- _WHAT YOU SHOULD DO_
Once you reach the line with "มิลินทปัญหา", transcribe it and every line after it to the end of the records, exactly, but not the pictures.
++++ THE RECORDS ++++
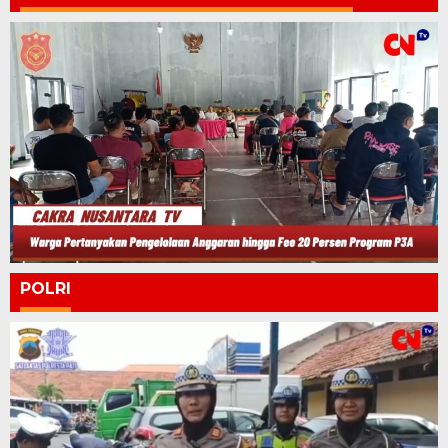
POLRI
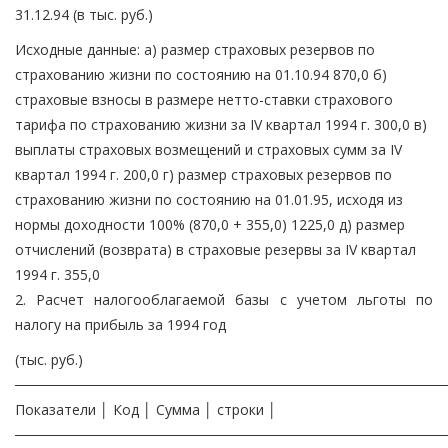
31.12.94 (в тыс. руб.)
Исходные данные: а) размер страховых резервов по
страхованию жизни по состоянию на 01.10.94 870,0 б)
страховые взносы в размере нетто-ставки страхового
тарифа по страхованию жизни за IV квартал 1994 г. 300,0 в)
выплаты страховых возмещений и страховых сумм за IV
квартал 1994 г. 200,0 г) размер страховых резервов по
страхованию жизни по состоянию на 01.01.95, исходя из
нормы доходности 100% (870,0 + 355,0) 1225,0 д) размер
отчислений (возврата) в страховые резервы за IV квартал
1994 г. 355,0
2. Расчет налогооблагаемой базы с учетом льготы по
налогу на прибыль за 1994 год
(тыс. руб.)
───────────────────────────────────────────
Показатели │ Код │ Сумма │ строки │
───────────────────────────────────────────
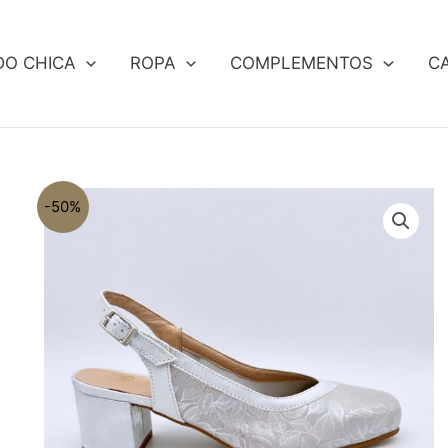
DO CHICA
ROPA
COMPLEMENTOS
C
-50%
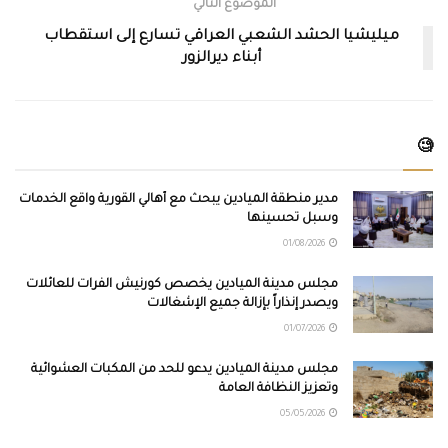
الموضوع التالي
ميليشيا الحشد الشعبي العراقي تسارع إلى استقطاب
أبناء ديرالزور
🧐
مدير منطقة الميادين يبحث مع أهالي القورية واقع الخدمات
وسبل تحسينها
01/08/2026
مجلس مدينة الميادين يخصص كورنيش الفرات للعائلات
ويصدر إنذاراً بإزالة جميع الإشغالات
01/07/2026
مجلس مدينة الميادين يدعو للحد من المكبات العشوائية
وتعزيز النظافة العامة
05/05/2026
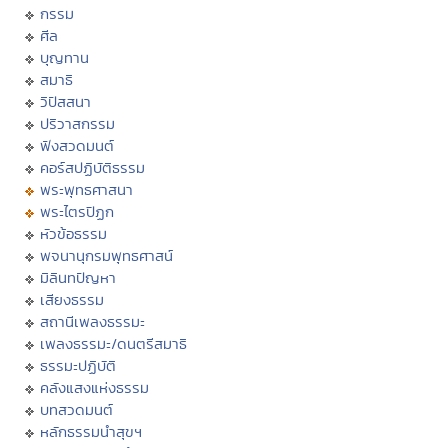
กรรม
ศีล
บุญทาน
สมาธิ
วิปัสสนา
ปริวาสกรรม
ฟังสวดมนต์
คอร์สปฏิบัติธรรม
พระพุทธศาสนา
พระไตรปิฏก
หัวข้อธรรม
พจนานุกรมพุทธศาสน์
มิลินทปัญหา
เสียงธรรม
สถานีเพลงธรรมะ
เพลงธรรมะ/ดนตรีสมาธิ
ธรรมะปฏิบัติ
คลังแสงแห่งธรรม
บทสวดมนต์
หลักธรรมนำสุขฯ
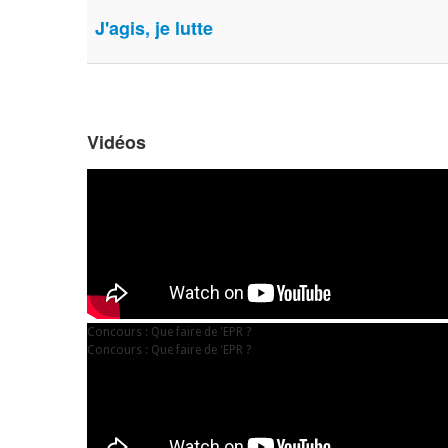
J'agis, je lutte
Vidéos
Concours : Que faire de 'EPR ?
Concours : Que faire de 'EPR ?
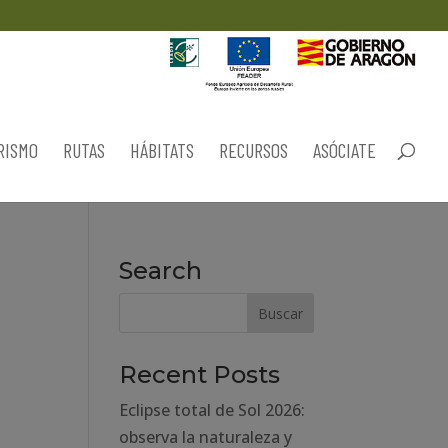
RISMO
RUTAS
HÁBITATS
RECURSOS
ASÓCIATE
Search
Recent Posts
Eclipse total de Sol 2026:
observa la naturaleza y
++++
- _PROBLEM SOLUTION_
มิลินทปัญหา
เสียงธรรม
สถานีเพลงธรรมะ
เพลงธรรมะ/ดนตรีสมาธิ
ธรรมะปฏิบัติ
คลังแสงแห่งธรรม
บทสวดมนต์
หลักธรรมนำสุขฯ
J'agis, je lutte
Vidéos
Concours : Que faire de 'EPR ?
Concours : Que faire de 'EPR ?
RISMO
RUTAS
HÁBITATS
RECURSOS
ASÓCIATE
Search
Recent Posts
Eclipse total de Sol 2026:
observa la naturaleza y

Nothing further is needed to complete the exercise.